# End grain cutting board



## Mel Wofford (Mar 7, 2014)

A little example of my goods.

Reactions: Like 7 | EyeCandy! 1


----------



## Tclem (Mar 7, 2014)

Looks good Mel. IDE probably pull my hair out trying to make that. Good job


----------



## Wildthings (Mar 7, 2014)

Very NIce - an end grain cutting board is on my agenda in the near future!! Any advice


----------



## ripjack13 (Mar 7, 2014)

Nice...real nice. It would be sweet if you made a tutorial of sorts with pix of the process for the next one you make. We all love to see "How it's Made" , specially something as georgous as this.

Reactions: Agree 3


----------



## barry richardson (Mar 7, 2014)

That's a nice one Mel! I've made quite a few in the past so I can appreciate the steps and head scratching that went into that.

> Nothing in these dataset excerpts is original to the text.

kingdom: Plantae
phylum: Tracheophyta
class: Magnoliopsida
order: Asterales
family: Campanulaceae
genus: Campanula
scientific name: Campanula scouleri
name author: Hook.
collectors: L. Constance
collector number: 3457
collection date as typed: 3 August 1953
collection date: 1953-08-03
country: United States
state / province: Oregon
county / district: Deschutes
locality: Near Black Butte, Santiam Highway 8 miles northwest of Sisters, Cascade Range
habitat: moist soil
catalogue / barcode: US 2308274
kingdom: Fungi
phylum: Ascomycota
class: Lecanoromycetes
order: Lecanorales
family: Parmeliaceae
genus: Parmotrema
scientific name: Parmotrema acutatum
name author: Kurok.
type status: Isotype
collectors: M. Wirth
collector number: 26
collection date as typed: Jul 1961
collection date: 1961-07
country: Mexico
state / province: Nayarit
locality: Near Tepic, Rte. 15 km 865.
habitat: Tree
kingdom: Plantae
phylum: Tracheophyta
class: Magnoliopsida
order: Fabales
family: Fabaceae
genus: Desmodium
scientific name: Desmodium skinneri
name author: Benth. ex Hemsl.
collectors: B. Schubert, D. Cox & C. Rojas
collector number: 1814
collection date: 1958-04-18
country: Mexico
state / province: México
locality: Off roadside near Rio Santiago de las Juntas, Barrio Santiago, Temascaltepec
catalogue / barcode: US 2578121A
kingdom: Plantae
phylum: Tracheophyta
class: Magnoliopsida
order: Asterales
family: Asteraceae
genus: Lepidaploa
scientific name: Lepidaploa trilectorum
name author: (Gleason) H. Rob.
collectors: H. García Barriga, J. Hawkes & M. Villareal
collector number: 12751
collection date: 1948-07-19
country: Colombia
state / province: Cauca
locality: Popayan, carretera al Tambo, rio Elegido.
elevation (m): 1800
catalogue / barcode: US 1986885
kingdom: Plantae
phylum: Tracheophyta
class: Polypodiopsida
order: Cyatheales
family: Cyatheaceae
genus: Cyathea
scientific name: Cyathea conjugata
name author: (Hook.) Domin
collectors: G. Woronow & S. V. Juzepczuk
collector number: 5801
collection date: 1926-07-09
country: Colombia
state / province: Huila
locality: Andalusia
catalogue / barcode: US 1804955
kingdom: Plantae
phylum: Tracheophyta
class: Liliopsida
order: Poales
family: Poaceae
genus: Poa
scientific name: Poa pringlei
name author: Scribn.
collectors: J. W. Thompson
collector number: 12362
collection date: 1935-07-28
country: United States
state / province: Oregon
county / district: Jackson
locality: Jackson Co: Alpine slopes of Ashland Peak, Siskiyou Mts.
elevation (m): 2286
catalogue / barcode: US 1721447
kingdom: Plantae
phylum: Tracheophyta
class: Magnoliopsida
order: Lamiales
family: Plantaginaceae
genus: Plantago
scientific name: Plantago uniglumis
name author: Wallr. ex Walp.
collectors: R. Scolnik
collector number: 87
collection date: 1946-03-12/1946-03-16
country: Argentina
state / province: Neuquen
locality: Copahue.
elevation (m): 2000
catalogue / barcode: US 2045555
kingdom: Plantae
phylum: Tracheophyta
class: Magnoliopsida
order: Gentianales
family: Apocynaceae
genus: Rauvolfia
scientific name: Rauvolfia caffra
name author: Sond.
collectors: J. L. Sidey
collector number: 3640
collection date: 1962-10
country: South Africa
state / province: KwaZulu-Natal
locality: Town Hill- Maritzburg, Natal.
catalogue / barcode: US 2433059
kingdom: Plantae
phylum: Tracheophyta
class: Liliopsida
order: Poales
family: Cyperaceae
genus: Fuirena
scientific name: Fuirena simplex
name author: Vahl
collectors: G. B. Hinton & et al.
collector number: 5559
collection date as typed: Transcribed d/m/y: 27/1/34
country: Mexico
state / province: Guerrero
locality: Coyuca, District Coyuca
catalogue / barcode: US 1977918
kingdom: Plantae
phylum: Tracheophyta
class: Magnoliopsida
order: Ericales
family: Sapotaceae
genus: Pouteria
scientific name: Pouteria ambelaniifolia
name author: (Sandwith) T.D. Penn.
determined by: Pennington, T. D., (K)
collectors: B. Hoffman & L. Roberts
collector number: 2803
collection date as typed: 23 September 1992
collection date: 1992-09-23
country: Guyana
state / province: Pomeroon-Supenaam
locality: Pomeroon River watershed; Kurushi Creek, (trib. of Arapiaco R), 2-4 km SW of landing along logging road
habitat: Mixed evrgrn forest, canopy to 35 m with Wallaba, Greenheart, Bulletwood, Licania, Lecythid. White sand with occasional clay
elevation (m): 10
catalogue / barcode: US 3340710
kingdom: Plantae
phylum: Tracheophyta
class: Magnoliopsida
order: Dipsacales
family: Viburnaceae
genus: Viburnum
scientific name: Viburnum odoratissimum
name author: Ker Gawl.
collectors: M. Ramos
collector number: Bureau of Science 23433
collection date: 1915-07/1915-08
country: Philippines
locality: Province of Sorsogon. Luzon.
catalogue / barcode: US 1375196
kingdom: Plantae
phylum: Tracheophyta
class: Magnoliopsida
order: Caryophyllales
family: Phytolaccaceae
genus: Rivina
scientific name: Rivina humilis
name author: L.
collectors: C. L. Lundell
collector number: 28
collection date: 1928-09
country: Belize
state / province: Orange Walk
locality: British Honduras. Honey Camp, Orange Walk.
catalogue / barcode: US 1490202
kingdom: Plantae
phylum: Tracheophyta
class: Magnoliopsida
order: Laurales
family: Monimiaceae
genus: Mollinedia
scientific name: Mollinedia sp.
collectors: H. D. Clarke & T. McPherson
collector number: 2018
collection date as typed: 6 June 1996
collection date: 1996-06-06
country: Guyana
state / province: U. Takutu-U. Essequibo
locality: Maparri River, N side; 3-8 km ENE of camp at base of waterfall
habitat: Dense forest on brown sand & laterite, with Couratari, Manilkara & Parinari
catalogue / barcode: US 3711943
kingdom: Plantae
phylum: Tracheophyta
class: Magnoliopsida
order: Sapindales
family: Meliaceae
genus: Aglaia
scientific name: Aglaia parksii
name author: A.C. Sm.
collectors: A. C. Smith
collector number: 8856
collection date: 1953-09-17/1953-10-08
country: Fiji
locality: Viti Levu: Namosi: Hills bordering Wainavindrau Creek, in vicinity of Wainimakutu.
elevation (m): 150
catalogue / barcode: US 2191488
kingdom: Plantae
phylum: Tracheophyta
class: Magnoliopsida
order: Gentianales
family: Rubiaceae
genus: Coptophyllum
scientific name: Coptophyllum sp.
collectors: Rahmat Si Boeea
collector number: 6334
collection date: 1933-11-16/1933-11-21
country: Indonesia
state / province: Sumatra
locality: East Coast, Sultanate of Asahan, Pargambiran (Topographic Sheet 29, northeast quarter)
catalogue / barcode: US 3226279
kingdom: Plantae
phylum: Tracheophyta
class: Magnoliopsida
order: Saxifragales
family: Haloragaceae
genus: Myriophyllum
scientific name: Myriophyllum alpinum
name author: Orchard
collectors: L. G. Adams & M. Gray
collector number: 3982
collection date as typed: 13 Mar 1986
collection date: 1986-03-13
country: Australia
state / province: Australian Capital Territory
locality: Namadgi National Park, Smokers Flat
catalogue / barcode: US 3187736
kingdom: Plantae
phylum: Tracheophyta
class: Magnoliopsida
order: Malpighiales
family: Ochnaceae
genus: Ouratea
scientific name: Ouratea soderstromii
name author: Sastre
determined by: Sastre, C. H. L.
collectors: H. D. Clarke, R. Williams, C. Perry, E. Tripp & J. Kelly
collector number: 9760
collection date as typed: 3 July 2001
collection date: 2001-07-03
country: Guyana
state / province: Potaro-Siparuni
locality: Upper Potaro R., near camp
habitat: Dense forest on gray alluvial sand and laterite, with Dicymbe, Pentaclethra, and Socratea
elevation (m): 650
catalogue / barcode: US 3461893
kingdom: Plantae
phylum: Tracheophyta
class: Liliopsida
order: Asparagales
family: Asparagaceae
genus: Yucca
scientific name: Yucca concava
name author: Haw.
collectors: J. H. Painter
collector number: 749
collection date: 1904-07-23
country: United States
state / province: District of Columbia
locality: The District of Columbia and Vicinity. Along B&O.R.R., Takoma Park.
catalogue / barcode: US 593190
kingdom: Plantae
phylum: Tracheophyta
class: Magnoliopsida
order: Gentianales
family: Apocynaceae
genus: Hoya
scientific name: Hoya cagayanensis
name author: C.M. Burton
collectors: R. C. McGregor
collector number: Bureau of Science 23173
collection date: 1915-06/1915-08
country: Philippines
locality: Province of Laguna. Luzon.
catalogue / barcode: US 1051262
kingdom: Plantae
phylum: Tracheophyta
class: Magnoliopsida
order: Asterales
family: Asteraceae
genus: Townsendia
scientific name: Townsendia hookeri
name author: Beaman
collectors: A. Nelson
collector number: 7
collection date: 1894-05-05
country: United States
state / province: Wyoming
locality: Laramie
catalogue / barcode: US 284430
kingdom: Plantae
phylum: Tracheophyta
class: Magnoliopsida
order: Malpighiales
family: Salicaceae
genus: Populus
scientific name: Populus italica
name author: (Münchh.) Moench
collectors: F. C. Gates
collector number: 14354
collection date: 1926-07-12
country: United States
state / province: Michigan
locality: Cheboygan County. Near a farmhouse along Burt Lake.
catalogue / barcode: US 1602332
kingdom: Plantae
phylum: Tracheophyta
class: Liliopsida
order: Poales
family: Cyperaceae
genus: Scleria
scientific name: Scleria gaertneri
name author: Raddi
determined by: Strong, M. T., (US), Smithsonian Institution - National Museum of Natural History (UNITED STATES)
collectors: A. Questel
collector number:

Might have to steal your design....


----------



## manbuckwal (Mar 7, 2014)

Very cool ! Looks like a basket weave .


----------



## brown down (Mar 7, 2014)

the way its laid out, it looks like its cupped or dished in the center. nice job!


----------



## Mel Wofford (Mar 7, 2014)

Wildthings said:


> Very NIce - an end grain cutting board is on my agenda in the near future!! Any advice



Spend some time on You Tube. I learned a lot just watch others. Pick an easy design for your first one. This one is about number 10 and it looks nothing like I intended it to when I started. Morphed as I went and it turned out really nice.

Reactions: Thank You! 1


----------